100CK/30%-TaHS3 (by H.C.Starck GmbH, Leverkusen, Geb.G8, Germany makes) be purchased.
The pH of CMP composition of the present invention can be the value to the used effective any appropriate of concrete polishing operation.In one embodiment, the pH of CMP composition can be about 2 to about 11 scope, more preferably about 2 to about 7.0 scope, most preferably about 3 to about 6 scope.
Fig. 3 shown for particle mean size for about 65nm and have the sphere the agent of silicon dioxide list dispersion grinding, the graph of a relation of zeta potential and conductivity and pH.The zeta potential of particle defines the electrostatic charge on the particle in concrete liquid.Under situation of the present invention, when pH value of solution increased, the zeta potential of silica abrasive reduced.

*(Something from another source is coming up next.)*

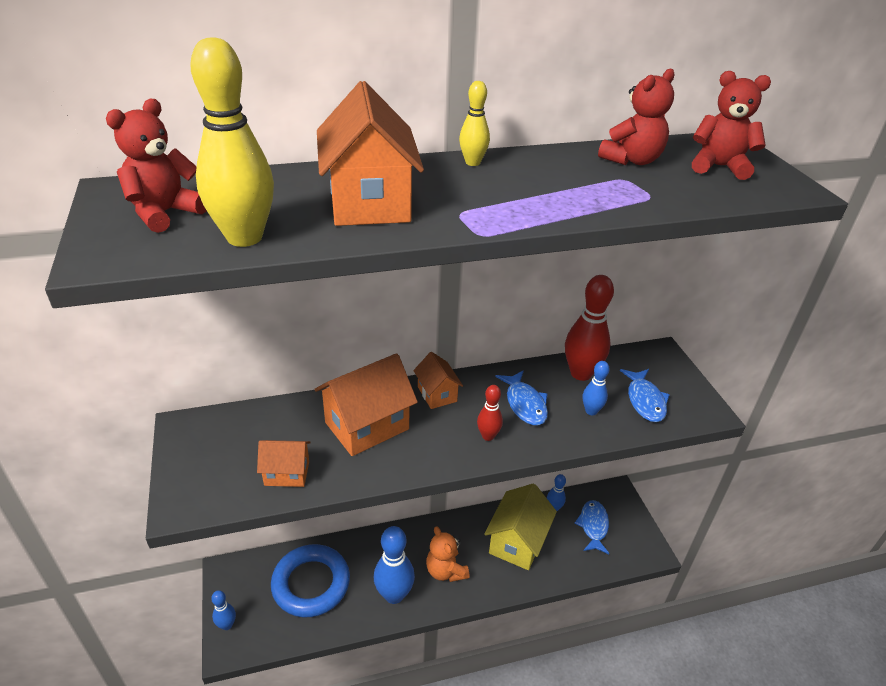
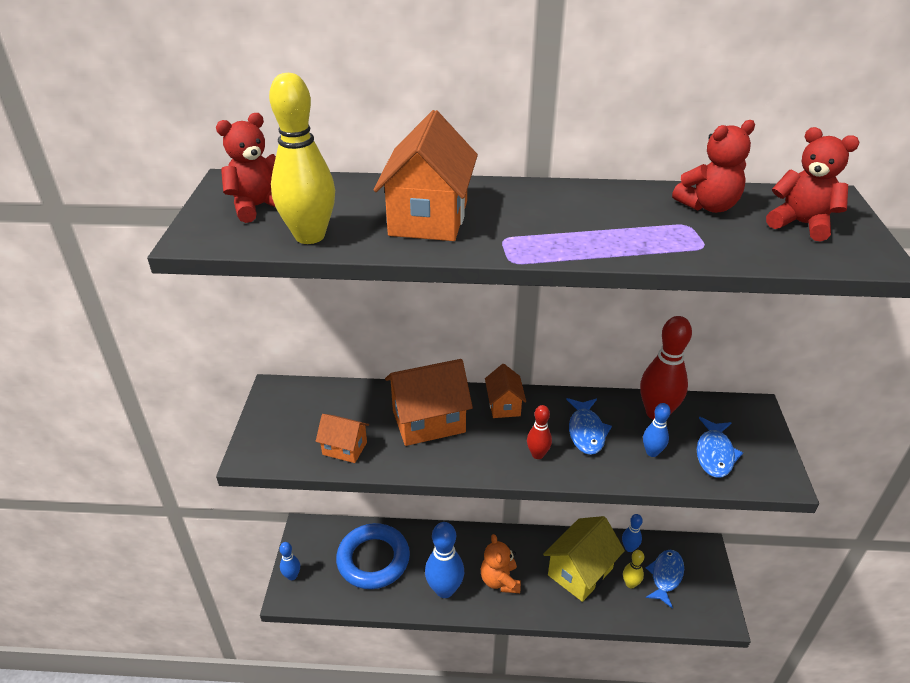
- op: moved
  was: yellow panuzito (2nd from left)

And Fig. 3 has also identified Ta
2O
5(accessory substance of oxidized dose of oxidation of Ta barrier material), it is lower than at about 6.5 o'clock at pH and has positive zeta potential.But at pH is the Ta that about silicon dioxide granule electrostatic attraction that had the negative zeta potential of pact-30mV at 6.0 o'clock has positive zeta potential
2O
5Wafer surface.And advantageously, pH can provide the optimum condition that makes oxidized tantalum dissolving for about 6.0 paste composition of the present invention.
Term used herein " oxidant " is meant any material that can remove metal electron and improve valence, includes but not limited to: hydrogen peroxide (H
2O
2), ferric nitrate (Fe (NO
3)
3), Potassiumiodate (KIO
3), potassium permanganate (KMnO
4), nitric acid (HNO
3), chlorous acid ammonium (NH
4ClO
2), ammonium chlorate (NH
4ClO
3), ammonium iodate (NH
4IO
3), ammonium pertorate (NH
4BO
3), ammonium perchlorate (NH
4ClO
4), ammonium periodate (NH
4IO
4), ammonium persulfate ((NH
4)
2S
2O
8), tetramethyl chlorous acid ammonium ((N (CH
3)
4) ClO
2), tetramethyl ammonium chlorate ((N (CH
3)
4) ClO
3), tetramethyl ammonium iodate ((N (CH
3)
4) IO
3), tetramethyl ammonium pertorate ((N (CH
3)
4) BO
3), tetramethyl ammonium perchlorate ((N (CH
3)
4) ClO
4), tetramethyl ammonium periodate ((N (CH
3)
4) IO
4), tetramethyl ammonium persulfate ((N (CH
3)
4) S
2O
8) and carbamide peroxide ((CO (NH
2)
2) H
2O
2).The preferred oxidant that is used for CMP paste composition of the present invention is a hydrogen peroxide.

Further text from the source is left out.